Chase spent a month on Grand Manan Island in 1938 collecting specimens with a view to investigating plant associations. Unfortunately this work was never completed by Chase and the fellowship established in her name at the University of Michigan was in some part inspired in order to encourage the completion of this work.

== Delta Kappa Gamma, Delta Delta Delta and P.E.O. Sisterhood membership ==
Chase belonged to the Iota Chapter of Delta Delta Delta as well as to Chapter A, Michigan of the P.E.O. Sisterhood.
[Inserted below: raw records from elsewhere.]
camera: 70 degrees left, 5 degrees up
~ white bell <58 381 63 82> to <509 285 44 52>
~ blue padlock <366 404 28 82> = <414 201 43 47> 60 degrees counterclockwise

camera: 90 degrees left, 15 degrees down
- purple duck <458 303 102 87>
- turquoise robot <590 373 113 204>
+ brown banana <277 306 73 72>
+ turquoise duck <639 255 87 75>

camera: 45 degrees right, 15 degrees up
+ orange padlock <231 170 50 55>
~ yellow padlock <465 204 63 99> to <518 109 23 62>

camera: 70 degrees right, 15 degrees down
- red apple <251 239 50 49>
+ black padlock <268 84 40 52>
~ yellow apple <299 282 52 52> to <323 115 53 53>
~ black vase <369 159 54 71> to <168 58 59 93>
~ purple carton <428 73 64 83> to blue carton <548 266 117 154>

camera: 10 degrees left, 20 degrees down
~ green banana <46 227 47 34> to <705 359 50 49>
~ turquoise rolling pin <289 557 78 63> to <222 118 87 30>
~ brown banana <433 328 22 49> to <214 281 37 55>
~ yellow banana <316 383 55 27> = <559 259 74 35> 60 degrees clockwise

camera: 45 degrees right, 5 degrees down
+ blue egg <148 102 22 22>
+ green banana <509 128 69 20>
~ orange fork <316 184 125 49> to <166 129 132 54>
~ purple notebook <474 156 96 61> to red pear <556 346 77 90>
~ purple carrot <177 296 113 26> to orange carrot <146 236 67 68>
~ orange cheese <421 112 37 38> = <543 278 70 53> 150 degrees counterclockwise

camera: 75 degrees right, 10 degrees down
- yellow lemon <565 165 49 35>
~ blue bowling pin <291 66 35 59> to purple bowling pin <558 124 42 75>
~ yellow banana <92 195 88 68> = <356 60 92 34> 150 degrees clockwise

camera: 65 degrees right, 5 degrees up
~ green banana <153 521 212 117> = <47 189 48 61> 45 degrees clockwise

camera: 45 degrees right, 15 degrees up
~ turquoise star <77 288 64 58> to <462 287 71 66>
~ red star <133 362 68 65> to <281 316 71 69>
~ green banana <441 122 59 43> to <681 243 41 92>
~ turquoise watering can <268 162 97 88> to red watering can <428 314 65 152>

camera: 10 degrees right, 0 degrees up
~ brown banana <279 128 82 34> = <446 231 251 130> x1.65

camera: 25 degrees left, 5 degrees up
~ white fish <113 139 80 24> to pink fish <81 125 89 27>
She was active in the administration of both organisations, and served as the National Alliance Officer for Delta Delta Delta from 1919 to 1925, historian for that organisation from 1925 to 1928 and chairperson of the Delta Delta Delta Fiftieth Anniversary Fund from 1929 to 1936. She was instrumental in organising that the funds raised be used for fellowships for Delta Delta Delta members engaged in furthering their education.

Chase was also a member of Delta Kappa Gamma.

== Death and the Winifred B. Chase Fellowship fund ==
Chase died at the Northville Convalescence Home in Novi on 26 August 1949. In 1955 Bernice Leland donated $2000 to establish the Winifred B. Chase Fellowship Award at the University of Michigan. The University awards the Winifred B. Chase Fellowship yearly to support botanical research.